### YOUR GOAL
Output all entries exactly as they appear and skip the pictures.

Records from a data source
BEGIN

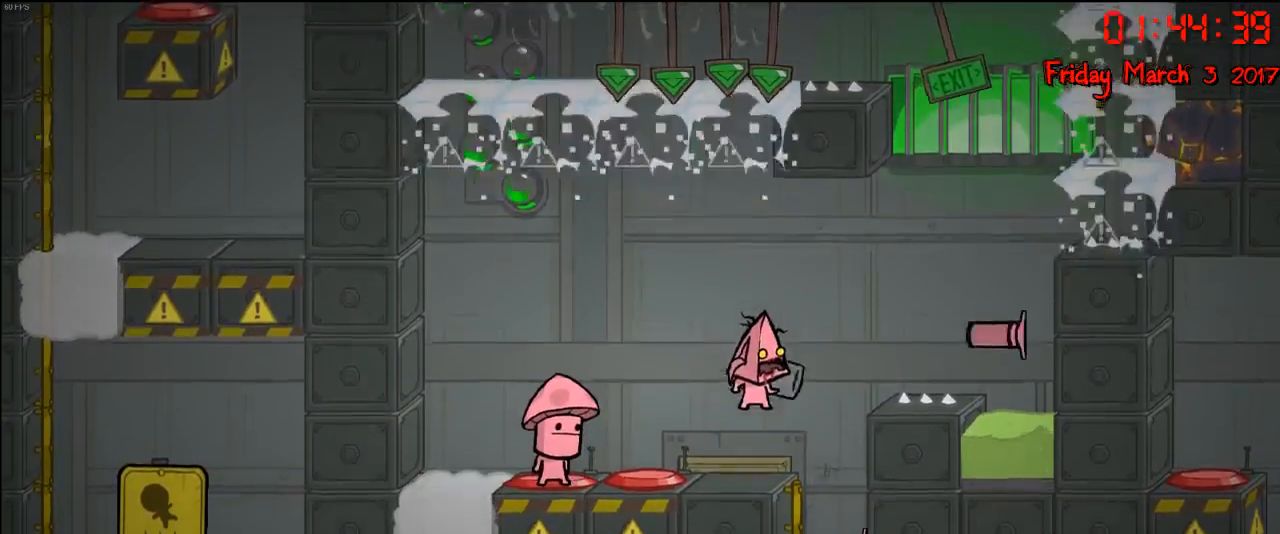
{"buttons": [], "left_stick": "center", "right_stick": "center", "events": []}
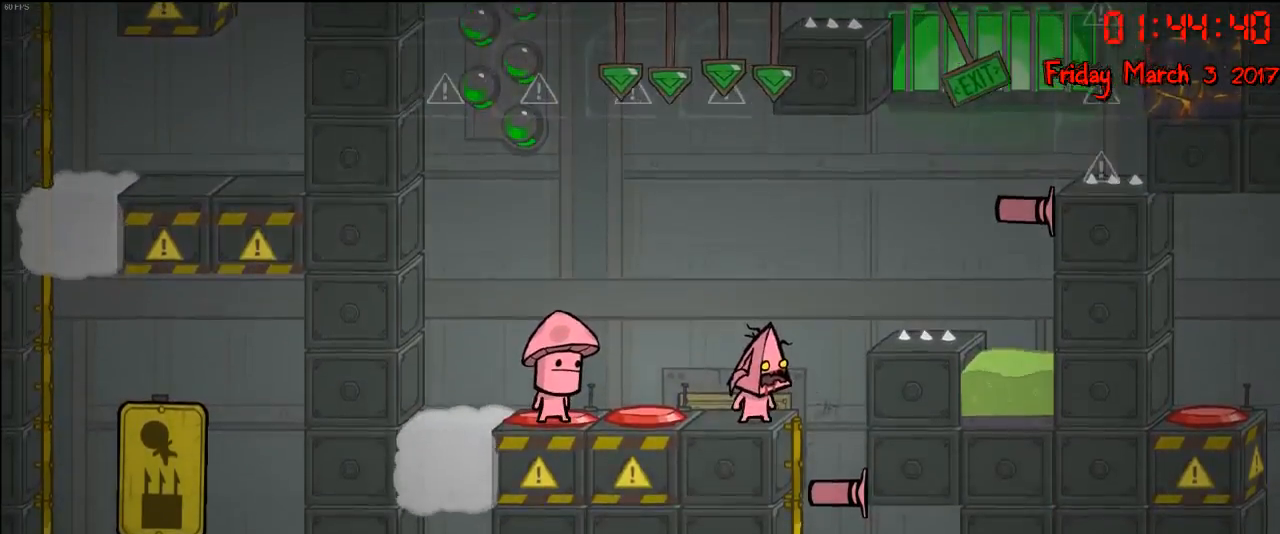
{"buttons": ["A"], "left_stick": "right", "right_stick": "center", "events": [[267, "left_stick", "right"], [283, "A", "down"]]}
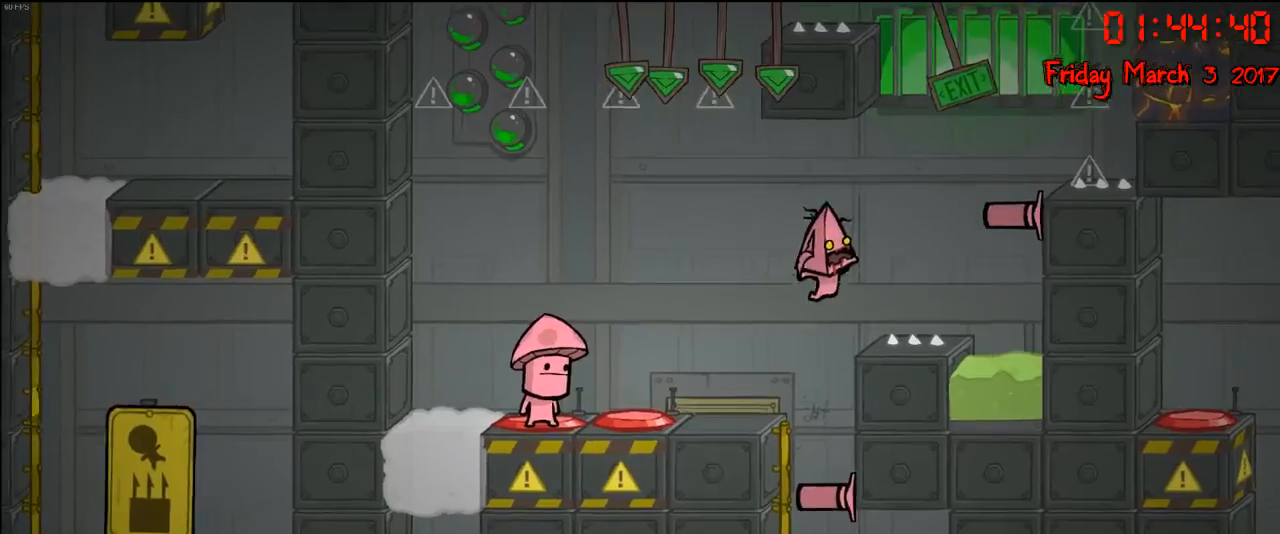
{"buttons": [], "left_stick": "center", "right_stick": "center", "events": [[17, "A", "up"], [100, "A", "down"], [383, "left_stick", "center"], [417, "A", "up"]]}
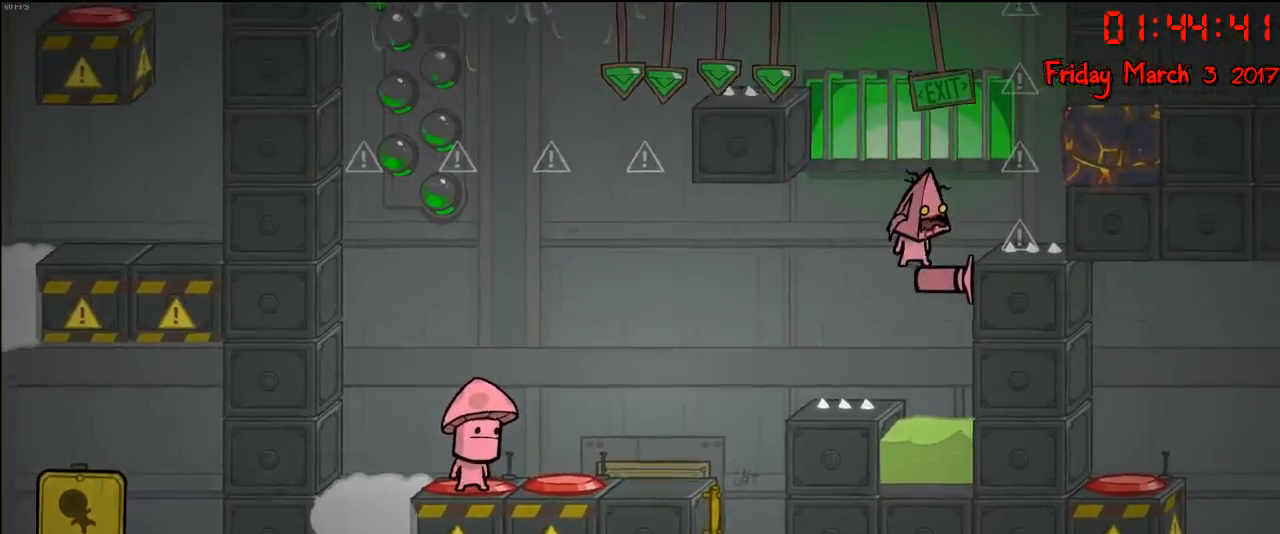
{"buttons": [], "left_stick": "center", "right_stick": "center", "events": []}
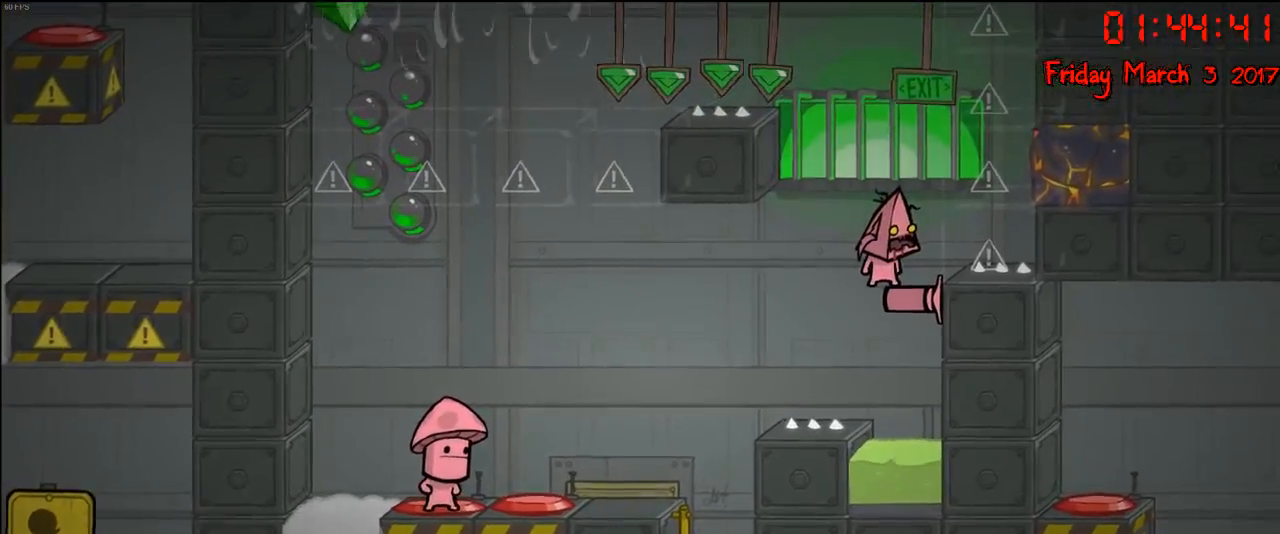
{"buttons": [], "left_stick": "right", "right_stick": "center", "events": [[217, "left_stick", "right"], [233, "A", "down"], [450, "A", "up"]]}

END

### ANSWER
{"buttons": [], "left_stick": "center", "right_stick": "center", "events": []}
{"buttons": ["A"], "left_stick": "right", "right_stick": "center", "events": [[267, "left_stick", "right"], [283, "A", "down"]]}
{"buttons": [], "left_stick": "center", "right_stick": "center", "events": [[17, "A", "up"], [100, "A", "down"], [383, "left_stick", "center"], [417, "A", "up"]]}
{"buttons": [], "left_stick": "center", "right_stick": "center", "events": []}
{"buttons": [], "left_stick": "right", "right_stick": "center", "events": [[217, "left_stick", "right"], [233, "A", "down"], [450, "A", "up"]]}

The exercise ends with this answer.